La administración del presidente de Estados Unidos, Donald Trump, volvió a endurecer su política comercial e incluyó a Ecuador en la nueva lista de países que enfrentarán aranceles, una decisión que contrasta con la estrecha relación política que el mandatario estadounidense ha mantenido con el presidente Daniel Noboa. La medida evidencia que la afinidad diplomática entre ambos gobiernos no fue suficiente para excluir al país de la nueva ofensiva comercial de Washington.
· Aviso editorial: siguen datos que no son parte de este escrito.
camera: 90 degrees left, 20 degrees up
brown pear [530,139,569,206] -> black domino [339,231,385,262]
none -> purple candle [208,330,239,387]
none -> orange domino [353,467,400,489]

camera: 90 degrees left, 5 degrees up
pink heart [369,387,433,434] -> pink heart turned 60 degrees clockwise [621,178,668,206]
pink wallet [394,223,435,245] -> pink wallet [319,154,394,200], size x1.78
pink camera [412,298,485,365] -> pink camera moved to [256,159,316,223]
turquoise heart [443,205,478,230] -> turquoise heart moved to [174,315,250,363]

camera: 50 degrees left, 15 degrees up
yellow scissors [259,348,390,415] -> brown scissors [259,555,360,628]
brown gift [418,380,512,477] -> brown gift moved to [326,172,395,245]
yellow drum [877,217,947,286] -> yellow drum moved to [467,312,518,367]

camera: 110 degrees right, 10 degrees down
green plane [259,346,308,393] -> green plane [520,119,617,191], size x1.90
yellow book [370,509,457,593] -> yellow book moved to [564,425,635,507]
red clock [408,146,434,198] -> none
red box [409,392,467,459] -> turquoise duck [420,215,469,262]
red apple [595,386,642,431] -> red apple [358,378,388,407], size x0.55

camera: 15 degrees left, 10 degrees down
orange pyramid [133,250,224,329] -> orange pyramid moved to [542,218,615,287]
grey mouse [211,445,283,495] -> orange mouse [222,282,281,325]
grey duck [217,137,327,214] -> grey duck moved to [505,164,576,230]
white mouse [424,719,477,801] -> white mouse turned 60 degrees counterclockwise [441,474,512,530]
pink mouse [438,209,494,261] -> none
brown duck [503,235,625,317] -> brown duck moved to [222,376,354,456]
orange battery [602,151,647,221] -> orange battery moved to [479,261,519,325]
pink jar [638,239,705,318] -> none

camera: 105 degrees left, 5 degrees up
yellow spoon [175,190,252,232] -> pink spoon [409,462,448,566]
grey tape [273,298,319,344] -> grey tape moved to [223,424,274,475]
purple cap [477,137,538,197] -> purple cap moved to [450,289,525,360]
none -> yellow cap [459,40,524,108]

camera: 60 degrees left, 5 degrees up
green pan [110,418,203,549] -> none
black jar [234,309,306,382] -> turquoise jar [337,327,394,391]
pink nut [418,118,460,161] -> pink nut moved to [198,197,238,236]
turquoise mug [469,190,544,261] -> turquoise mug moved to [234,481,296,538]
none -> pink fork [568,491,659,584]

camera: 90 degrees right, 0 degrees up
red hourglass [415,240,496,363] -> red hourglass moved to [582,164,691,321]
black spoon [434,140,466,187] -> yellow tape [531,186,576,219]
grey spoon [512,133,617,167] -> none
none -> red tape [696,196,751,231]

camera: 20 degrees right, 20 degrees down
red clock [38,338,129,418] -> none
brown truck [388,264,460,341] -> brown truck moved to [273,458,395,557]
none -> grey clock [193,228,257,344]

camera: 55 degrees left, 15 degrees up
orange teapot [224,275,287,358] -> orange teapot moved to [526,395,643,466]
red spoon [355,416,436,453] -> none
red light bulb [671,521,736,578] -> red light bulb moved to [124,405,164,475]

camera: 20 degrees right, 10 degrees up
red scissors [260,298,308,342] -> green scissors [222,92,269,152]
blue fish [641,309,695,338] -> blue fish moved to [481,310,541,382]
Tras verse obligado a modificar su estrategia inicial, Trump anunció que impulsará una nueva ronda de aranceles sustentados en investigaciones realizadas por la Oficina del Representante Comercial de Estados Unidos (USTR). Este mecanismo busca otorgar mayor respaldo legal a las tarifas, dificultando que los países afectados o los importadores puedan impugnarlas ante tribunales o instancias comerciales internacionales.
La decisión sorprende porque Ecuador ha fortalecido en los últimos meses su relación con Estados Unidos, con coincidencias políticas entre ambos gobiernos y un acercamiento en materia de comercio, seguridad e inversión. Sin embargo, la inclusión del país en el listado confirma que la política comercial de Trump prioriza los intereses económicos y la protección de la industria estadounidense por encima de las afinidades diplomáticas con gobiernos aliados.